Task brief:
Report each row below that contains the string "what", copying every such row in full. Matching is case-sensitive.

Exercise data:
★ ★ ★
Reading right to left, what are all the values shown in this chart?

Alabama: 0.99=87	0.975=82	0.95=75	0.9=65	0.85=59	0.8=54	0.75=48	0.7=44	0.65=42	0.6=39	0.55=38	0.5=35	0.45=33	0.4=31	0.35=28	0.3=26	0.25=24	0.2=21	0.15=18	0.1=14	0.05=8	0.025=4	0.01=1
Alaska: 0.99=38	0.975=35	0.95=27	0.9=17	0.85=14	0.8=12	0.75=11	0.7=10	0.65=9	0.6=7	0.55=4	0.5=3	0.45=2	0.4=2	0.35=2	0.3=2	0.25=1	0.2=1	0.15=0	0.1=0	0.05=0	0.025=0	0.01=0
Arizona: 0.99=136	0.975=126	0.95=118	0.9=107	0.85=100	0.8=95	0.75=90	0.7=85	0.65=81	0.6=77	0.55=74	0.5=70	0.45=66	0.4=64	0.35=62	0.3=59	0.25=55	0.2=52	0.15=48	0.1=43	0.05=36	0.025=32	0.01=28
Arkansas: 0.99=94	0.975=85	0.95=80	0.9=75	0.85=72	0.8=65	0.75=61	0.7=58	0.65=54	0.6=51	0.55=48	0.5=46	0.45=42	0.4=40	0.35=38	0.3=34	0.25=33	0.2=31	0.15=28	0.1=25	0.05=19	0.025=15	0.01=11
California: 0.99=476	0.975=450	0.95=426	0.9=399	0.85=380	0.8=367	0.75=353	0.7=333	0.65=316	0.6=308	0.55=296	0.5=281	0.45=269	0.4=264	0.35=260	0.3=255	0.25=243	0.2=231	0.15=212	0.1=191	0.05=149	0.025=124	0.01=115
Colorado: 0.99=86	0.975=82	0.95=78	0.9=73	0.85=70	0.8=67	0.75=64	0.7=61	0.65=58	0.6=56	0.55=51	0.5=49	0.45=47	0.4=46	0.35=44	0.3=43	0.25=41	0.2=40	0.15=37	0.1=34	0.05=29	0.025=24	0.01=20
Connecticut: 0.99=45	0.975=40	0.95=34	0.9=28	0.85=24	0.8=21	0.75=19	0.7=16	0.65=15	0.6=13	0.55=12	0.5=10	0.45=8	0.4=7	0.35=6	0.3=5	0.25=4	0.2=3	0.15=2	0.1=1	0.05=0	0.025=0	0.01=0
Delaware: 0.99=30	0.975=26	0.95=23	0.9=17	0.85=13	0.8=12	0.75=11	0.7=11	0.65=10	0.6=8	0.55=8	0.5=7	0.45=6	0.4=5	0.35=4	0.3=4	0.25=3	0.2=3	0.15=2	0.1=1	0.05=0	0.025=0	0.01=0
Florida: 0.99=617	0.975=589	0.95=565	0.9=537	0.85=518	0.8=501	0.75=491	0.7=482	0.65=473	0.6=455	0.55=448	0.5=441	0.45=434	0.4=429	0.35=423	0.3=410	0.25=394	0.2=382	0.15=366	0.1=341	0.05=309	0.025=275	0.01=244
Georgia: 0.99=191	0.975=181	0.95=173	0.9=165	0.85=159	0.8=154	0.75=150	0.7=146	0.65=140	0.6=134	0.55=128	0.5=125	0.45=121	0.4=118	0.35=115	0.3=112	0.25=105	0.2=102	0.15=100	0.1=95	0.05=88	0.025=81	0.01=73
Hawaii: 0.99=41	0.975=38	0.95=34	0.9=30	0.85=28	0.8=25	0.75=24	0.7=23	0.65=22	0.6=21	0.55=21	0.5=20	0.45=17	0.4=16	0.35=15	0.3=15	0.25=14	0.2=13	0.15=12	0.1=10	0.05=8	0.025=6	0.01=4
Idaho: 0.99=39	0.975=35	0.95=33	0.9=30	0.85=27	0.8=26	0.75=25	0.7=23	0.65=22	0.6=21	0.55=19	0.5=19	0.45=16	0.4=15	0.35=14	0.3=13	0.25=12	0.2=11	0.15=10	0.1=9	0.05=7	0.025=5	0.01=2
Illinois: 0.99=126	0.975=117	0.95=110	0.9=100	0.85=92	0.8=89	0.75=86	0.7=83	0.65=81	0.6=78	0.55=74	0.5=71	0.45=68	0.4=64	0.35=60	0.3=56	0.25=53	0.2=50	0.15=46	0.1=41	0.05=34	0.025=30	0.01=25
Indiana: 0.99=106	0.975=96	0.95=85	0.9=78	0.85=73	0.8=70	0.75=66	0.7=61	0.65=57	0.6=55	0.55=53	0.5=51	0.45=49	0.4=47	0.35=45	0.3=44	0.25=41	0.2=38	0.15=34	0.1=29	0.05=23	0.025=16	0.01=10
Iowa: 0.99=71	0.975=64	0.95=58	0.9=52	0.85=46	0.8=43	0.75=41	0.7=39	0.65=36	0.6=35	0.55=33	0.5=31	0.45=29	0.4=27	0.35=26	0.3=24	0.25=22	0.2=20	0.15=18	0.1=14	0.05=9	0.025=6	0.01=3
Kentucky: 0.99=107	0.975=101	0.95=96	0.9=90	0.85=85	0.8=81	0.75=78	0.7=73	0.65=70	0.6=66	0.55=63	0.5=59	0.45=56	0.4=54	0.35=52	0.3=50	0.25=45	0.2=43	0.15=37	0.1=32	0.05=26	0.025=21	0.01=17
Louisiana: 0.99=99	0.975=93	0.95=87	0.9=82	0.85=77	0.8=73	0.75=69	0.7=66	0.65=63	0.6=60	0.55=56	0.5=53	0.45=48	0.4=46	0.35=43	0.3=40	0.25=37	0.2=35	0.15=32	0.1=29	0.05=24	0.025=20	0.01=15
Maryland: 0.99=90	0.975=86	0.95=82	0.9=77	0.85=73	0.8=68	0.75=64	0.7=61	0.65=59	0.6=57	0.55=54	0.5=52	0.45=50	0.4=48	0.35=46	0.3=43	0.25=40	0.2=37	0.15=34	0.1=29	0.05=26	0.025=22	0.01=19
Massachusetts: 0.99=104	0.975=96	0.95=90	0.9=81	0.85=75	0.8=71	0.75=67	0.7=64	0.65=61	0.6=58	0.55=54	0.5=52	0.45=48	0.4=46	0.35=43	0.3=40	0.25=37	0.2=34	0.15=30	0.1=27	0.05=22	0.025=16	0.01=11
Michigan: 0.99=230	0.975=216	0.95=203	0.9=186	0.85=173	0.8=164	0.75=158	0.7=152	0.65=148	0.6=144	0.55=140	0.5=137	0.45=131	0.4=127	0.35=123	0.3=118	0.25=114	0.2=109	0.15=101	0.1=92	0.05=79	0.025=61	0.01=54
★ ★ ★
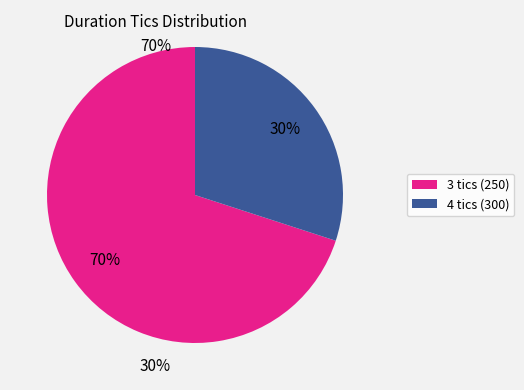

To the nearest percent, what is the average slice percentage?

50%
★ ★ ★
The answer:
Reading right to left, what are all the values shown in this chart?
To the nearest percent, what is the average slice percentage?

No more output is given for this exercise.